[Opening Task input section]

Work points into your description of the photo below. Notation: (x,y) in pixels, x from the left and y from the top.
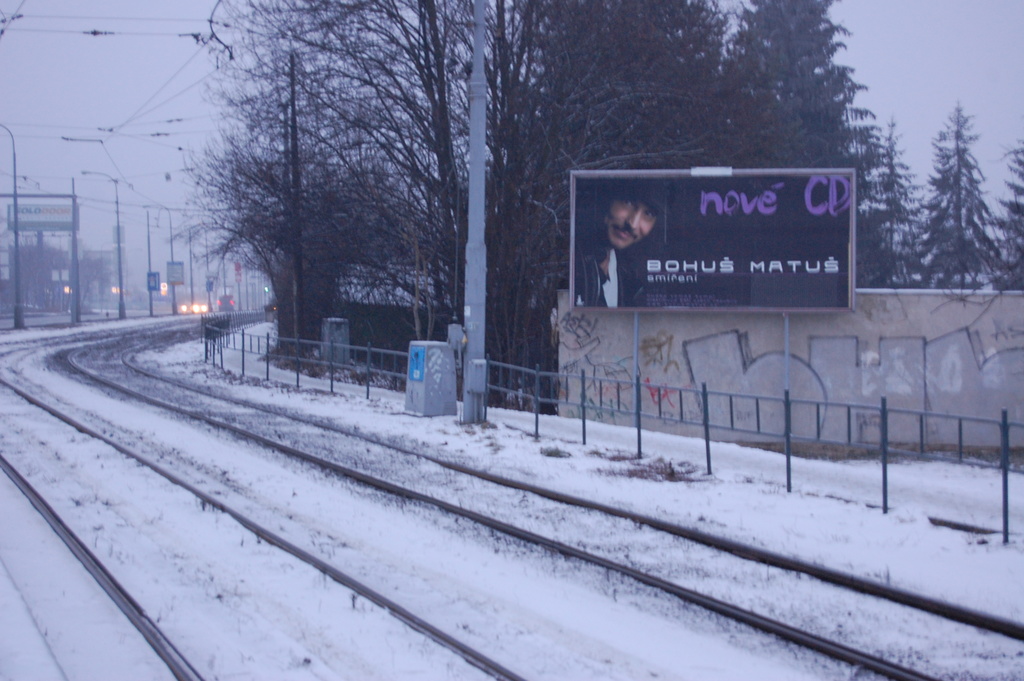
In this picture I can observe railway tracks (133,458). There is some snow (320,517) on the land (569,455). On the right side (753,204) I can observe advertising board (709,209). In the middle of the picture (356,261) there are some trees (466,198). In the background (149,147) I can observe sky (99,66).
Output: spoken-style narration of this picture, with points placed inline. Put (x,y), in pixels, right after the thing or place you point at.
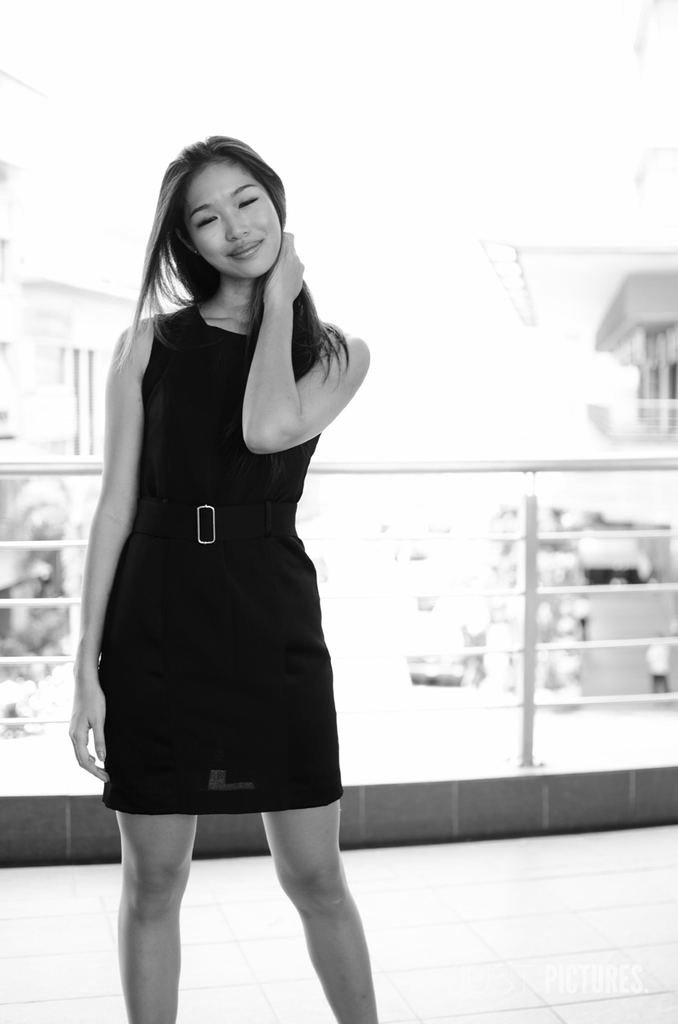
There is a woman (223,433) in a dress (186,459), smiling and standing on a floor (392,1003). In the background (440,810), there is a fence (430,466) and there are buildings (674,233). And the background (523,28) is white in color.
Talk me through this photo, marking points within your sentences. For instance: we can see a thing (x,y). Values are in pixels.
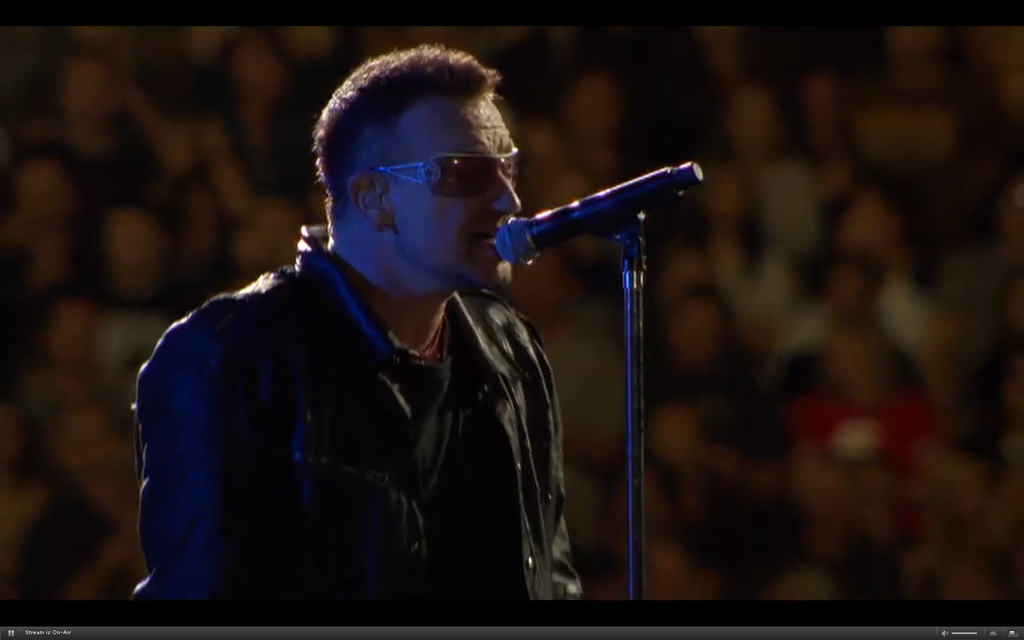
This picture consists of a person (470,233) and in front of the person (446,106) there is a mike (521,228) and person (410,124) wearing a black color spectacle (398,178).
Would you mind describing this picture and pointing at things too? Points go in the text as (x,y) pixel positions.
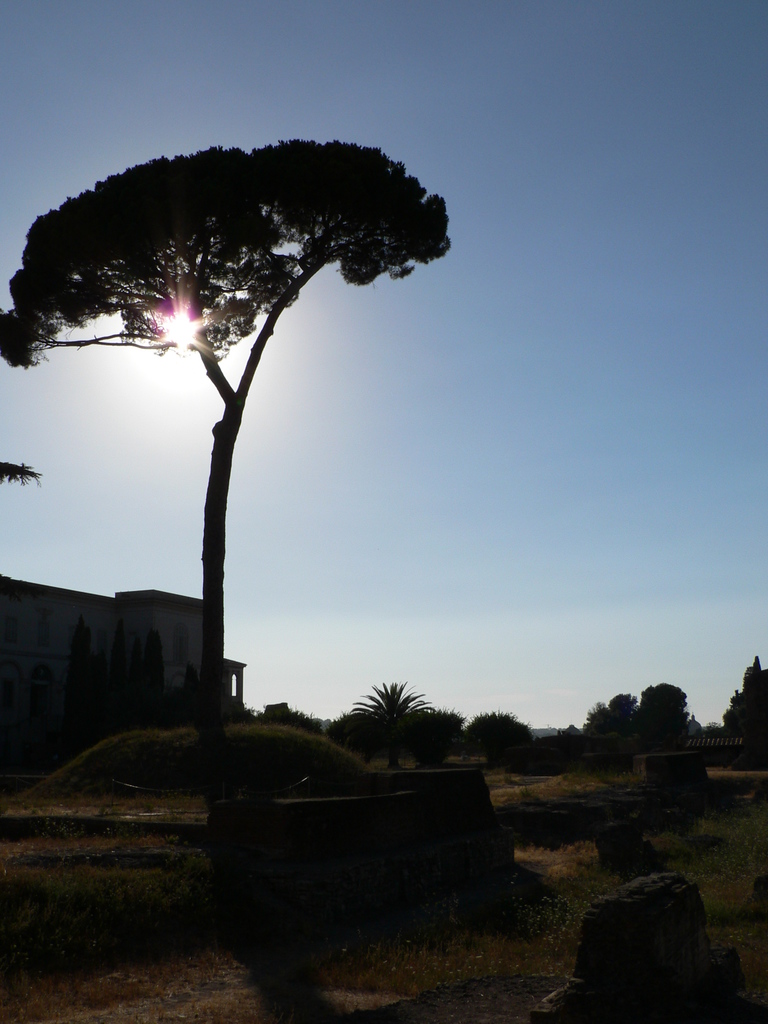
Here in this picture we can see the ground (197,881) is covered with grass (527,855), plants (529,885) and trees (415,752) present over there and on the left side (182,646) we can see a building (61,615) present and we can also see the sun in the sky (279,327) over there.
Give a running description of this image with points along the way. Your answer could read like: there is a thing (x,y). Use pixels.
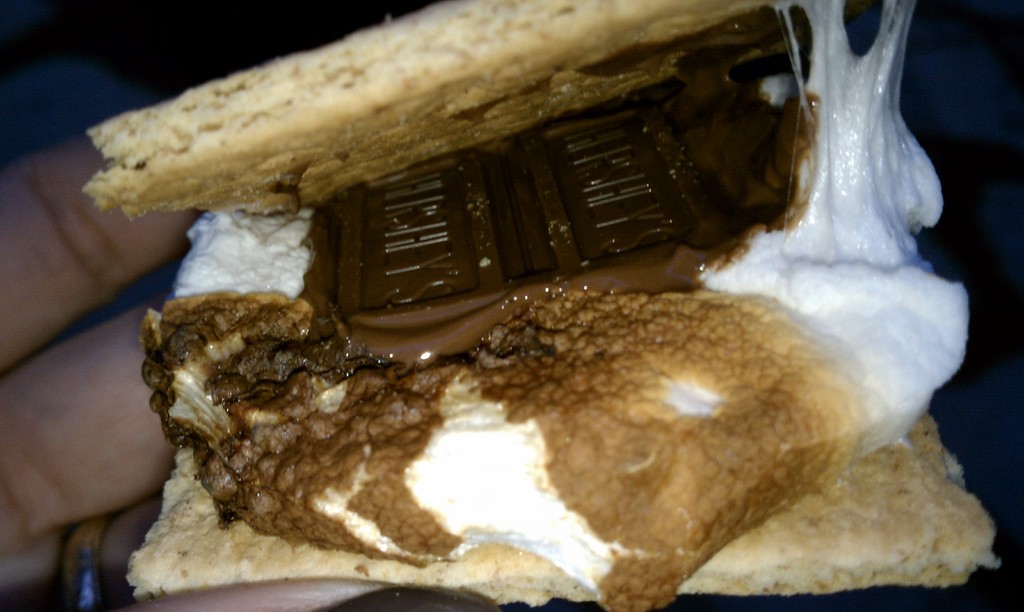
In this picture we can see a person hand (109,264) holding the food (586,417).
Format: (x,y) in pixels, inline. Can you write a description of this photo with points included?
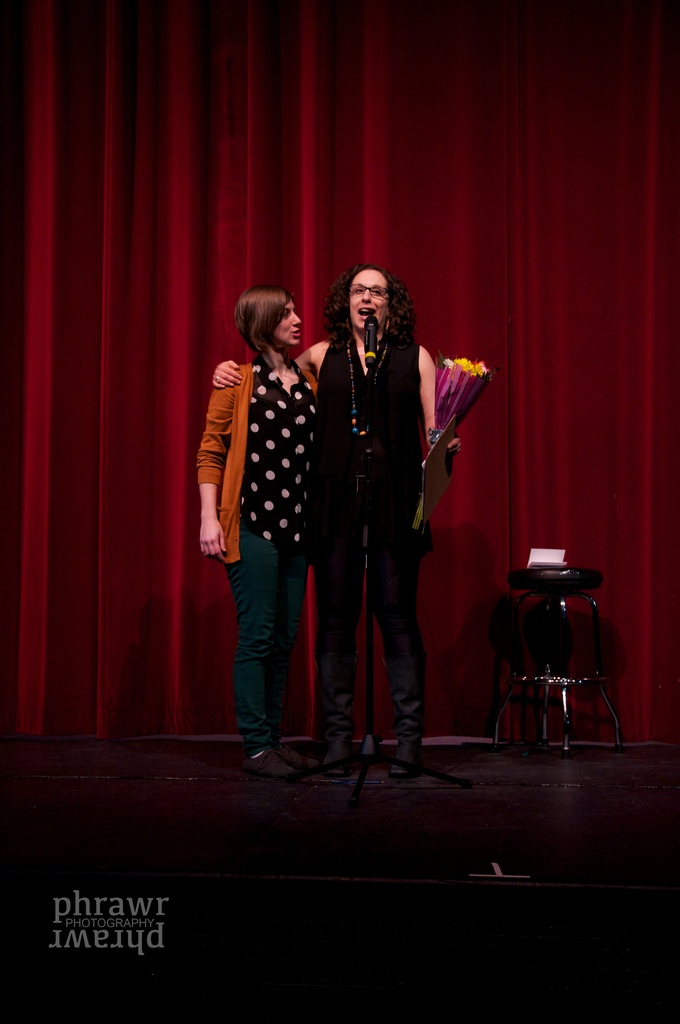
In this picture I can observe two women (324,547) standing on the stage (424,803) in front of the mic (369,335). In the bottom left side (101,921) I can observe watermark (105,909). In the background (169,292) there is maroon color curtain (164,247).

[Closing Task input section]

# Problem
Your copy should start at the line with "Talk me through", stop at the last line of the listing above, match exactly, and contain no pictures.

# Response area
Talk me through this photo, marking points within your sentences. For instance: we can see a thing (x,y). Values are in pixels.
This picture consists of a person (470,233) and in front of the person (446,106) there is a mike (521,228) and person (410,124) wearing a black color spectacle (398,178).
Would you mind describing this picture and pointing at things too? Points go in the text as (x,y) pixel positions.
Here in this picture we can see the ground (197,881) is covered with grass (527,855), plants (529,885) and trees (415,752) present over there and on the left side (182,646) we can see a building (61,615) present and we can also see the sun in the sky (279,327) over there.
Give a running description of this image with points along the way. Your answer could read like: there is a thing (x,y). Use pixels.
In this picture we can see a person hand (109,264) holding the food (586,417).
Format: (x,y) in pixels, inline. Can you write a description of this photo with points included?
In this picture I can observe two women (324,547) standing on the stage (424,803) in front of the mic (369,335). In the bottom left side (101,921) I can observe watermark (105,909). In the background (169,292) there is maroon color curtain (164,247).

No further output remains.